I Built an AI Agent That QAs Our Demos So We Don't Have To

1. The Problem

At Go1, the PreSales team maintains a library of Storylane demos. Every demo walks a prospect through a product flow, step by step. Each step has a tooltip, a title, maybe a callout. Multiply that by dozens of demos across different integrations and use cases, and you’ve got a lot of surface area for typos, stale messaging, wrong integration mentions, and broken flows.

Manual QA on these demos is tedious. You open each one, click through every step, read every tooltip, check that the messaging matches current GTM positioning. One demo might have 30 steps. We had dozens of demos. Nobody wanted this job.

So I built an agent to do it.

2. What the Agent Does

You give it a Storylane URL. It does the rest.

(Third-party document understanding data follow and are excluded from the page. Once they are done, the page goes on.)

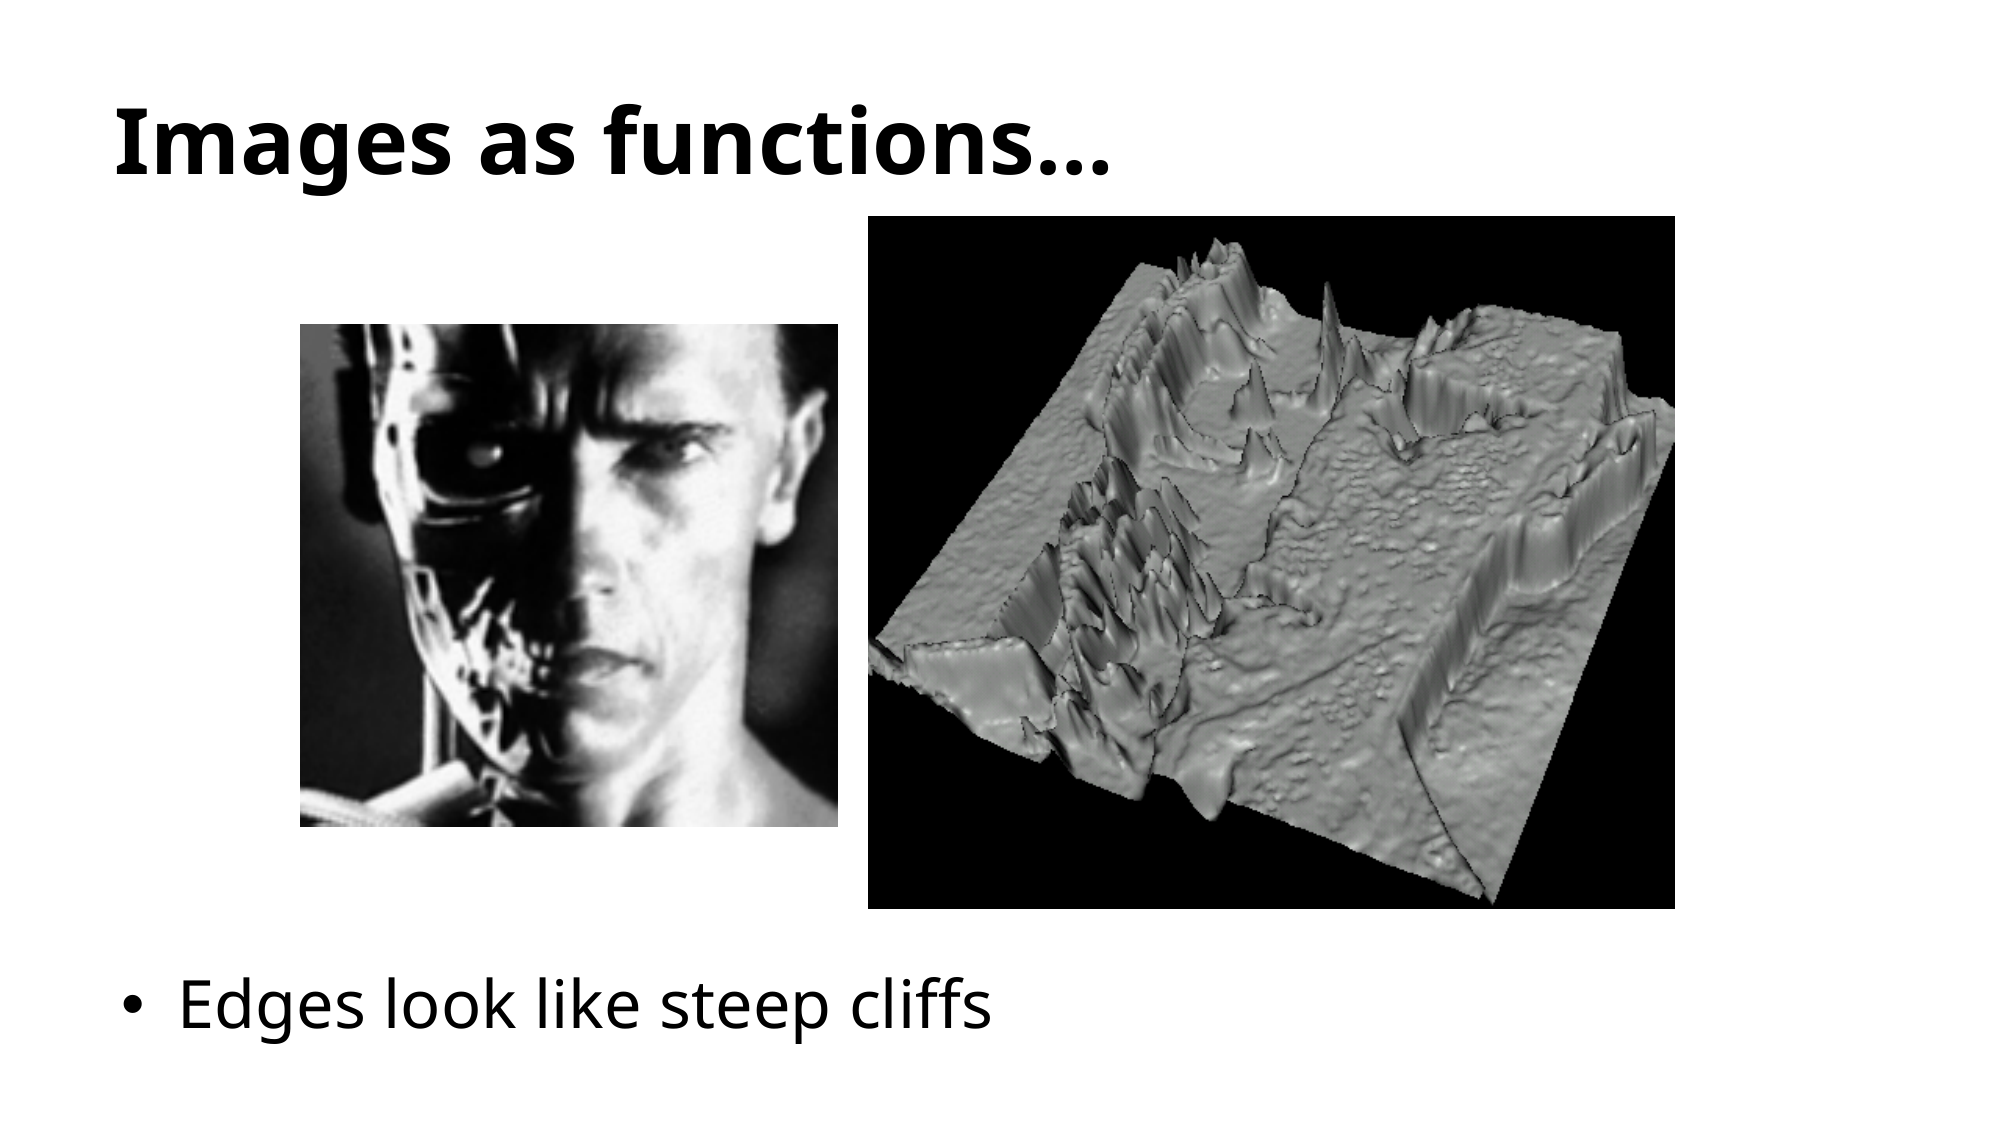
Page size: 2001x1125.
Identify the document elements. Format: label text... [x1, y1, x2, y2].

list Edges look like steep cliffs [99, 950, 1900, 1080]
title Images as functions… [99, 45, 1900, 233]
picture [868, 216, 1676, 909]
picture [299, 324, 838, 828]
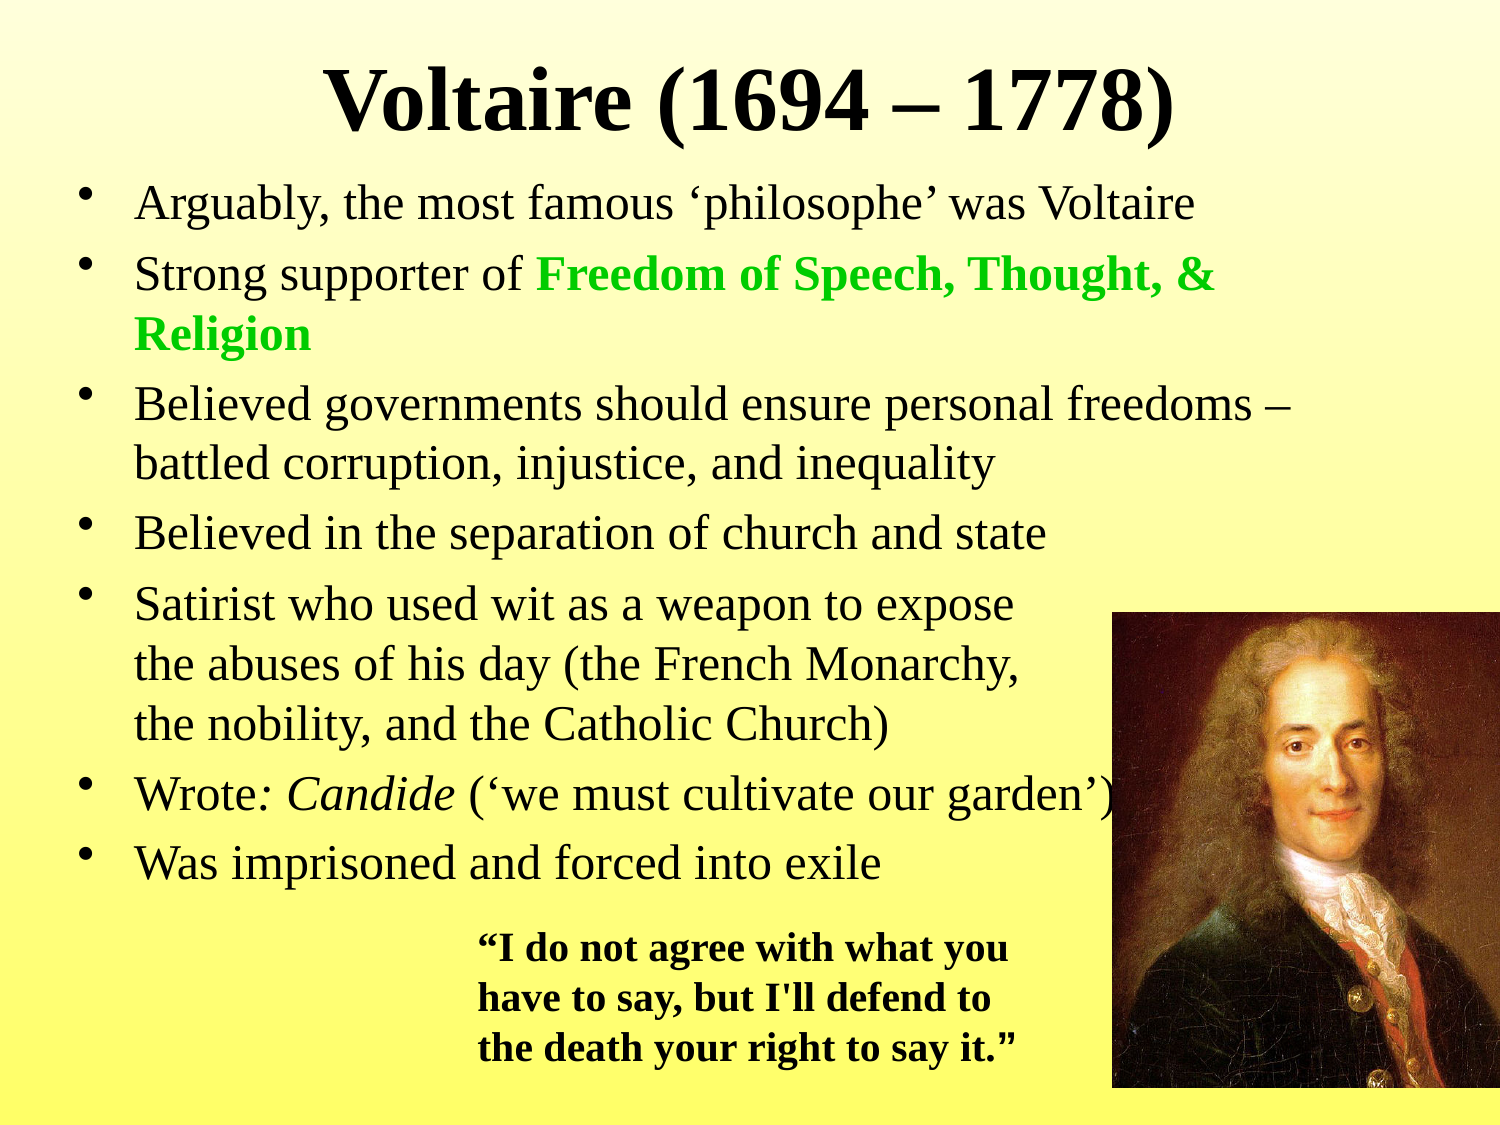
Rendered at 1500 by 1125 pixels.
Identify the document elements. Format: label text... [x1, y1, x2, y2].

text_box “I do not agree with what you have to say, but I'll defend to the death your right to say it.” [462, 912, 1063, 1078]
picture [1112, 612, 1500, 1088]
title Voltaire (1694 – 1778) [74, 0, 1426, 188]
list Arguably, the most famous ‘philosophe’ was Voltaire Strong supporter of Freedom of Speech, Thought, & Religion Believed governments should ensure personal freedoms – battled corruption, injustice, and inequality Believed in the separation of church and state Satirist who used wit as a weapon to expose the abuses of his day (the French Monarchy, the nobility, and the Catholic Church) Wrote: Candide (‘we must cultivate our garden’) Was imprisoned and forced into exile [62, 162, 1376, 1018]
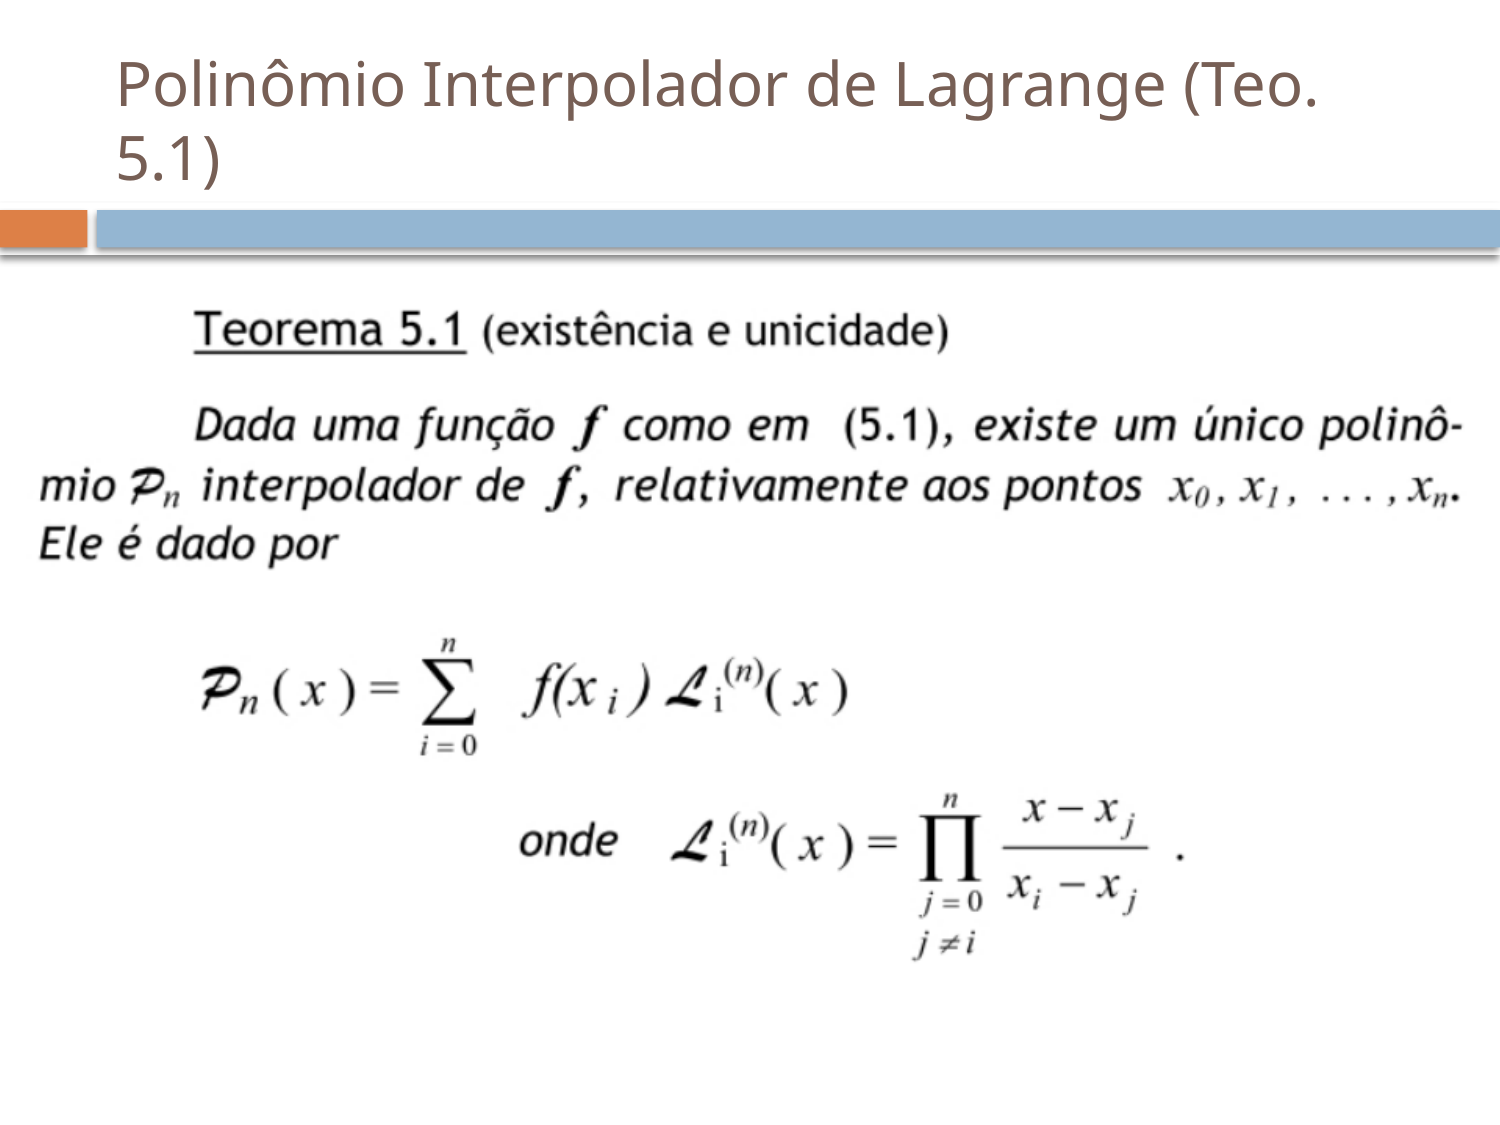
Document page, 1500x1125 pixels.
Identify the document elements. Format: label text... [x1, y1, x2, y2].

picture [182, 628, 863, 762]
title Polinômio Interpolador de Lagrange (Teo. 5.1) [100, 37, 1438, 200]
picture [0, 290, 1500, 588]
picture [518, 769, 1193, 981]
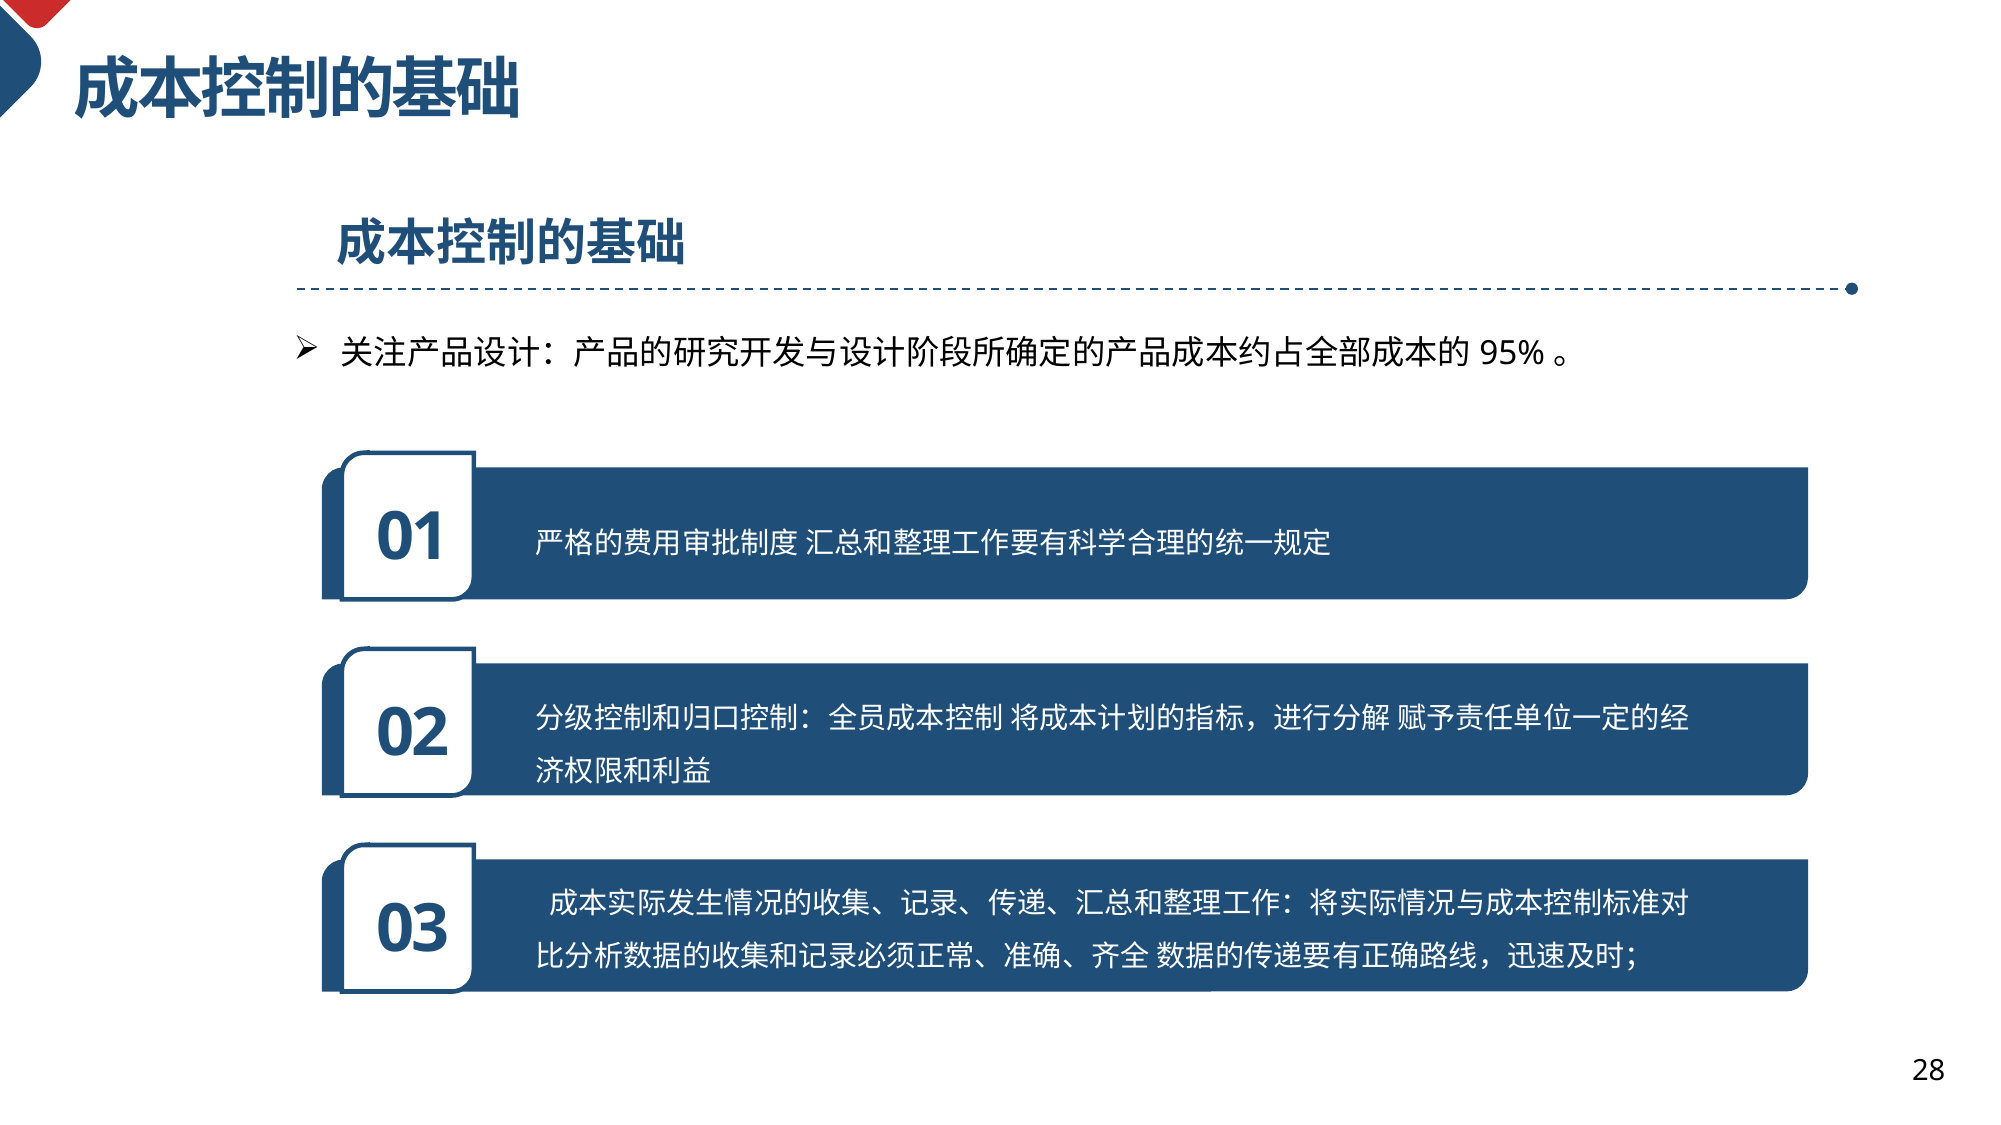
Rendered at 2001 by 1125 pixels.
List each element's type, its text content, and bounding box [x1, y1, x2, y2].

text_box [321, 648, 1809, 796]
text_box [321, 844, 1809, 1087]
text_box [321, 452, 1809, 600]
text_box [221, 189, 1852, 340]
text_box 关注产品设计：产品的研究开发与设计阶段所确定的产品成本约占全部成本的95%。 [279, 340, 1818, 379]
text_box 成本控制的基础 [59, 37, 537, 133]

  1. Scrapes the demo using async Playwright. Navigates through every step, handles iframes, extracts all visible text, tooltips, and UI elements.
  2. Counts and tracks chapters and steps. This sounds simple. It wasn’t. Storylane’s DOM structure nests iframes in ways that break naive selectors. I wrote 11 tests just for step counting logic.
  3. Runs each step through GPT analysis. The AI reviews grammar, clarity, messaging consistency, integration references, and UX flow. It doesn’t just flag problems. It explains why something is wrong and suggests a fix.
  4. Generates a scored report. Quality metrics, prioritized recommendations, and a step-by-step breakdown you can hand to whoever owns the demo.

The whole process takes about a minute per demo. Manual review took 20-30 minutes.

3. The Hard Part: Scraping Storylane

Storylane renders demos inside nested iframes. The content you see on screen lives in a different document context than the navigation controls. A standard Playwright script that queries the top-level DOM finds nothing.

The scraper handles this with context-aware selectors. It detects whether content lives in the main frame or an iframe, switches context, and runs the appropriate queries. When a selector fails, it falls back to alternative strategies. This fallback chain is why the scraping actually works across different demo layouts, not just the happy path.

I spent more time on reliable scraping than on the AI analysis. That’s usually how it goes with agent work: the intelligence is the easy part. Getting clean input is the real engineering.

4. Architecture

Storylane URL → Playwright (scrape) → GPT (analyze) → Scored Report
                     ↑                      ↑
                iframe handling         QA rubric
                fallback selectors      grammar, GTM, UX

Tech stack:

  • FastAPI for API endpoints and backend logic
  • NiceGUI for the interactive web UI
  • Playwright (async) for scraping with full browser rendering
  • GPT for content analysis against a QA rubric
  • Redis for session storage and caching (falls back to in-memory)
  • Docker for deployment on Fly.io

API surface:

  • POST /api/demo-review — Submit a URL, get a full QA report
  • GET /demo-flow — Get the parsed demo flow with caching
  • GET /demo-flow-steps — Get raw extracted steps
  • GET /demo-review-json — Export results as JSON

Every request gets its own isolated session. Multiple people can run reviews simultaneously without cross-contamination.

5. What It Actually Catches

Real examples from production demos:

  • Stale integration references. A demo for Microsoft Teams mentioned Slack in step 14. Nobody noticed because nobody reads step 14 of a 28-step demo.
  • Inconsistent terminology. “Content library” in one tooltip, “learning catalog” in another, “course collection” in a third. Same feature, three names.
  • Grammar issues in tooltips. Sentence fragments, missing periods, inconsistent capitalization. Small stuff that adds up when a prospect clicks through 20 steps.
  • GTM misalignment. Messaging that matched last quarter’s positioning but not current. The agent flags this because it’s scored against the current rubric, not muscle memory.

6. Results

  • 75% reduction in manual QA time. A 30-minute review becomes a 1-minute agent run plus 5 minutes reviewing the report.
  • Consistent standards. Every demo gets reviewed against the same rubric. No variance based on who did the review or how tired they were.
  • Actionable output. The report tells you what’s wrong, why it matters, and what to change. Not just red/green scores.

7. What I Learned

Session isolation matters more than you think. The first version had a global cache. Two people reviewing different demos would see each other’s results. Redis-backed sessions with automatic cleanup fixed this, but I should have designed for multi-user from day one.

Test the scraping, not the AI. The GPT analysis is reliable because GPT is reliable at text review. The scraping is where things break. Different demo layouts, new Storylane features, iframe nesting changes. The 11 step-counting tests exist because the counting broke three times in production.

Presales teams will use tools that save them from grunt work. This didn’t need a dashboard or analytics or an executive summary. It needed to take a URL and return a report. Simple input, useful output.

8. Try It

The agent is open source.

This project won Most Innovative Use Case at Demo Dundies Season 2 and the grand prize trip to Italy. More importantly, it’s still running in production. The demos are more aligned to marketing GTM standards.